> Work order
In your reply, print every line of the listing exactly and omit all images.

> Information supplied
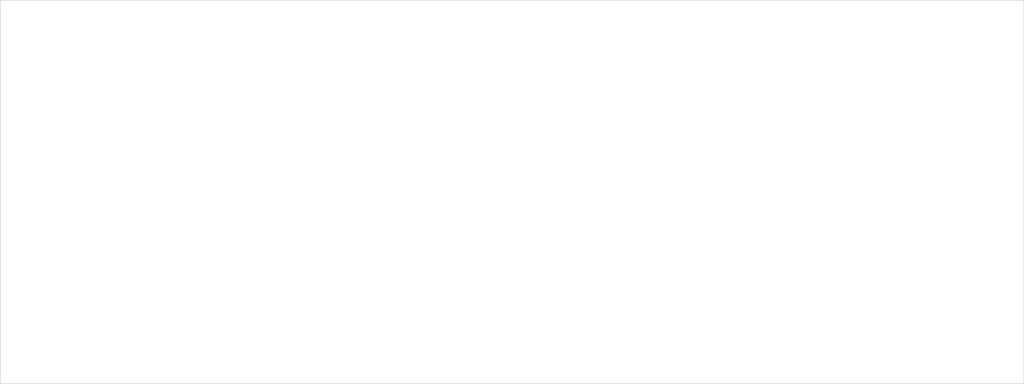
<source format=kicad_pcb>
(kicad_pcb
	(version 20241229)
	(generator "pcbnew")
	(generator_version "9.0")
	(general
		(thickness 1.6)
		(legacy_teardrops no)
	)
	(paper "A4")
	(layers
		(0 "F.Cu" signal)
		(2 "B.Cu" signal)
		(9 "F.Adhes" user "F.Adhesive")
		(11 "B.Adhes" user "B.Adhesive")
		(13 "F.Paste" user)
		(15 "B.Paste" user)
		(5 "F.SilkS" user "F.Silkscreen")
		(7 "B.SilkS" user "B.Silkscreen")
		(1 "F.Mask" user)
		(3 "B.Mask" user)
		(17 "Dwgs.User" user "User.Drawings")
		(19 "Cmts.User" user "User.Comments")
		(21 "Eco1.User" user "User.Eco1")
		(23 "Eco2.User" user "User.Eco2")
		(25 "Edge.Cuts" user)
		(27 "Margin" user)
		(31 "F.CrtYd" user "F.Courtyard")
		(29 "B.CrtYd" user "B.Courtyard")
		(35 "F.Fab" user)
		(33 "B.Fab" user)
		(39 "User.1" user)
		(41 "User.2" user)
		(43 "User.3" user)
		(45 "User.4" user)
	)
	(setup
		(pad_to_mask_clearance 0)
		(allow_soldermask_bridges_in_footprints no)
		(tenting front back)
		(pcbplotparams
			(layerselection 0x00000000_00000000_55555555_5755f5ff)
			(plot_on_all_layers_selection 0x00000000_00000000_00000000_00000000)
			(disableapertmacros no)
			(usegerberextensions no)
			(usegerberattributes yes)
			(usegerberadvancedattributes yes)
			(creategerberjobfile yes)
			(dashed_line_dash_ratio 12.000000)
			(dashed_line_gap_ratio 3.000000)
			(svgprecision 4)
			(plotframeref no)
			(mode 1)
			(useauxorigin no)
			(hpglpennumber 1)
			(hpglpenspeed 20)
			(hpglpendiameter 15.000000)
			(pdf_front_fp_property_popups yes)
			(pdf_back_fp_property_popups yes)
			(pdf_metadata yes)
			(pdf_single_document no)
			(dxfpolygonmode yes)
			(dxfimperialunits yes)
			(dxfusepcbnewfont yes)
			(psnegative no)
			(psa4output no)
			(plot_black_and_white yes)
			(plotinvisibletext no)
			(sketchpadsonfab no)
			(plotpadnumbers no)
			(hidednponfab no)
			(sketchdnponfab yes)
			(crossoutdnponfab yes)
			(subtractmaskfromsilk no)
			(outputformat 1)
			(mirror no)
			(drillshape 1)
			(scaleselection 1)
			(outputdirectory "")
		)
	)
	(net 0 "")
	(gr_rect
		(start 66.75 123)
		(end 146.75 153)
		(stroke
			(width 0.05)
			(type solid)
		)
		(fill no)
		(layer "Edge.Cuts")
		(uuid "931cbb31-0f7f-40ec-9de2-5a8e1ffb5b92")
	)
	(embedded_fonts no)
)

</source>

> Task result
<source format=kicad_pcb>
(kicad_pcb
	(version 20241229)
	(generator "pcbnew")
	(generator_version "9.0")
	(general
		(thickness 1.6)
		(legacy_teardrops no)
	)
	(paper "A4")
	(layers
		(0 "F.Cu" signal)
		(2 "B.Cu" signal)
		(9 "F.Adhes" user "F.Adhesive")
		(11 "B.Adhes" user "B.Adhesive")
		(13 "F.Paste" user)
		(15 "B.Paste" user)
		(5 "F.SilkS" user "F.Silkscreen")
		(7 "B.SilkS" user "B.Silkscreen")
		(1 "F.Mask" user)
		(3 "B.Mask" user)
		(17 "Dwgs.User" user "User.Drawings")
		(19 "Cmts.User" user "User.Comments")
		(21 "Eco1.User" user "User.Eco1")
		(23 "Eco2.User" user "User.Eco2")
		(25 "Edge.Cuts" user)
		(27 "Margin" user)
		(31 "F.CrtYd" user "F.Courtyard")
		(29 "B.CrtYd" user "B.Courtyard")
		(35 "F.Fab" user)
		(33 "B.Fab" user)
		(39 "User.1" user)
		(41 "User.2" user)
		(43 "User.3" user)
		(45 "User.4" user)
	)
	(setup
		(pad_to_mask_clearance 0)
		(allow_soldermask_bridges_in_footprints no)
		(tenting front back)
		(pcbplotparams
			(layerselection 0x00000000_00000000_55555555_5755f5ff)
			(plot_on_all_layers_selection 0x00000000_00000000_00000000_00000000)
			(disableapertmacros no)
			(usegerberextensions no)
			(usegerberattributes yes)
			(usegerberadvancedattributes yes)
			(creategerberjobfile yes)
			(dashed_line_dash_ratio 12.000000)
			(dashed_line_gap_ratio 3.000000)
			(svgprecision 4)
			(plotframeref no)
			(mode 1)
			(useauxorigin no)
			(hpglpennumber 1)
			(hpglpenspeed 20)
			(hpglpendiameter 15.000000)
			(pdf_front_fp_property_popups yes)
			(pdf_back_fp_property_popups yes)
			(pdf_metadata yes)
			(pdf_single_document no)
			(dxfpolygonmode yes)
			(dxfimperialunits yes)
			(dxfusepcbnewfont yes)
			(psnegative no)
			(psa4output no)
			(plot_black_and_white yes)
			(plotinvisibletext no)
			(sketchpadsonfab no)
			(plotpadnumbers no)
			(hidednponfab no)
			(sketchdnponfab yes)
			(crossoutdnponfab yes)
			(subtractmaskfromsilk no)
			(outputformat 1)
			(mirror no)
			(drillshape 1)
			(scaleselection 1)
			(outputdirectory "")
		)
	)
	(net 0 "")
	(gr_rect
		(start 66.75 123)
		(end 146.75 153)
		(stroke
			(width 0.05)
			(type solid)
		)
		(fill no)
		(layer "Edge.Cuts")
		(uuid "931cbb31-0f7f-40ec-9de2-5a8e1ffb5b92")
	)
	(embedded_fonts no)
)

</source>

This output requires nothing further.